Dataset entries
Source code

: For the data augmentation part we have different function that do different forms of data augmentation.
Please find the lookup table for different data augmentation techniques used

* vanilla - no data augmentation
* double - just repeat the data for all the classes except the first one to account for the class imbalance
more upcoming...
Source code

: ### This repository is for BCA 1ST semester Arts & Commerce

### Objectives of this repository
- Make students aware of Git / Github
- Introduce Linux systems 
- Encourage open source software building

**TASK OBJECTIVE**
Retype the records above without changing a single word.

**ANSWER TO THIS EXERCISE**
Source code

: For the data augmentation part we have different function that do different forms of data augmentation.
Please find the lookup table for different data augmentation techniques used

* vanilla - no data augmentation
* double - just repeat the data for all the classes except the first one to account for the class imbalance
more upcoming...
Source code

: ### This repository is for BCA 1ST semester Arts & Commerce

### Objectives of this repository
- Make students aware of Git / Github
- Introduce Linux systems 
- Encourage open source software building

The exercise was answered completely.